SET TASKS -
1) Write out the passage on planning Tulland's story word for word, everything from "I then set an" down to "longer a weakness.".
2) Pick up the passage on planning Tulland's story and keep writing from its last sentence.

READING TEXT -
For all his growth, Tulland is still the weakest person he knows. His only advantages at this stage are the sudden acquisition of a safe place to grow a semi-permanent farm and his ability to grow edible crops. Food is a great way to make friends, and Tulland will need to utilize every ounce of that purchased goodwill to survive.
Tulland’s relationship with Necia is still active, and he is still in communication with the still-untrusted System.
I then set an endpoint, somewhere I want the story to get to by the end:
Tulland has grown substantially and is now stronger than Necia and anyone he partied up with during the novel, whether that’s acknowledged by characters or not. He’s expanded his collection of plants, made good use of his crafting skills, and has built up a high potential for creating variant plants in the future. He’s not overpowered yet, but he’s closed most or all of the gap between himself and the average combat class. He doesn’t realize it yet, but he’d do just fine in a battle with a generic swordsman. His farmer class is still complex, but it is no longer a weakness.
By the end of the novel, Tulland will have partially or entirely neutralized the rogue as a threat, leaving him open for new challenges in book three.
Tulland and Necia’s relationship will have moved forward without significant problems, setting the stage for them staying together until one or both of them dies. The system is still untrusted, but Tulland knows a lot more about his backstory now, and is starting to have to grapple with the idea that he is, despite his betrayal, consistently trustworthy in the advice and help he’s given in The Infinite Dungeon so far.
And we got there. I’m more and more a fan of creating these starting point/ending point summaries and sticking to them as much as possible, especially compared to how I wrote my first two books. I’m leaving room to change them as the story progresses if there’s a good reason to, but I don’t think it would have been nearly as easy to get through the pretty difficult writing process this book presented without them.

RECORD LIST -
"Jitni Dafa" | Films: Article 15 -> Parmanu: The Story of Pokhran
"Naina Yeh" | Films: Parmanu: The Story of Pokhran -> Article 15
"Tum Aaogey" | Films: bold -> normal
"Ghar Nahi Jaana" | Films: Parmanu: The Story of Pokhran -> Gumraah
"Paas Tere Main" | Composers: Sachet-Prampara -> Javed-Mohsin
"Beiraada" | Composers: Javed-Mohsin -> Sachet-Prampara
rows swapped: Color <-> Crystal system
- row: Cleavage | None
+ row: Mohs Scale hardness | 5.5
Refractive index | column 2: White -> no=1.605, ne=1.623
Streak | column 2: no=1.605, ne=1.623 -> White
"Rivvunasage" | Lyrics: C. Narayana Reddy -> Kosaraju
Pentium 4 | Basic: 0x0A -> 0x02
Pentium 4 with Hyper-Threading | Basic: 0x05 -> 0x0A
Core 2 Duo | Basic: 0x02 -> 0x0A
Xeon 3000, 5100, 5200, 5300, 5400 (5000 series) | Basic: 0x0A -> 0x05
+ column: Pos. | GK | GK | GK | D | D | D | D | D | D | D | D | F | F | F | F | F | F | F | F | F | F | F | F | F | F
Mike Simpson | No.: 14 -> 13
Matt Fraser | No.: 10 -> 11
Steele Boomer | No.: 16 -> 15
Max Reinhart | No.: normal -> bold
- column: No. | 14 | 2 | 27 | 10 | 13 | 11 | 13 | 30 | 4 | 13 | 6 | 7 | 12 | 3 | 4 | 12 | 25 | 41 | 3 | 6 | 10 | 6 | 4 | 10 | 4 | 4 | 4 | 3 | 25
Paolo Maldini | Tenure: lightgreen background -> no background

OUTPUTS FOR THE TASKS -
1)
I then set an endpoint, somewhere I want the story to get to by the end:
Tulland has grown substantially and is now stronger than Necia and anyone he partied up with during the novel, whether that’s acknowledged by characters or not. He’s expanded his collection of plants, made good use of his crafting skills, and has built up a high potential for creating variant plants in the future. He’s not overpowered yet, but he’s closed most or all of the gap between himself and the average combat class. He doesn’t realize it yet, but he’d do just fine in a battle with a generic swordsman. His farmer class is still complex, but it is no longer a weakness.

2)
I know some people do a lot more structuring, down to every little step every character will make in their development, and that they do it before they ever write a word of a novel. That’s fine, and I don’t think there’s an upward limit on how much of that a person can do and still get benefit from. But something like those start/end points is more and more what I’m coming to consider to be a minimum before launching on a new novel, the very least you can get away with while still having confidence you know where your story is heading.
If Tulland’s build was meant to be overpowered, it would have looked something like one of these options:
Plague Farmer
When Tulland steps onto a new floor, he scatters some seeds, encouraging them to grow into a fortress, then to grow outward and exponential rates until they strangle the entire level, monsters and all. There are some slight limits to how this works, like very strong monsters that can’t be passively defeated. Still, Tulland is always fighting in a jungle of his own creation, on terrain that favors him, and the writing challenges are purely figuring out enemies that can survive long enough to get a swing in on him.
Botanical Bombadier
Tulland can grow and carry unlimited amounts of plants, and there are no system limitations on how he uses them. At the outset of every fight, he lobs as many plants as he can carry here, there and everywhere, exploding some of them into poisons, establishing some of them as terrain issues for his enemies, and pushing a variety of them to do combat for him in various ways.
Since the limits on how he approaches this are light or non-existent, he’s going to eventually have dozens of plants in play in every fight, covering all angles of his own vulnerability and attacking every possible vulnerable spot on every enemy he meets. His ability to develop new plants is also strong, allowing him to make “customized” plants to defeat hard threats he otherwise couldn’t tackle.
You all saw me rule out Option A as a class. I don’t think an entirely passive build where Tulland just sits around and waits until his plants have killed everything is very interesting, and if I had let that go much further, I think the readers would have very silently got bored with it and left. Whatever direction the farmer’s class took, it needed to be more active if the novel was going to have interesting stakes and not devolve into slice-of-life, which was never the plan.
Option B was a lot closer, but still had problems. If Tulland had hundreds of plants in play in every single fight, it would be messy. The most logical outcome of most fights would be that he very easily won most of them just by zerg-rushing any new threat with dozens of varied attacks. It would have been chaos at all times, which I’m actually okay with in a lot of settings, especially if it was a wacky-and-zany type of story.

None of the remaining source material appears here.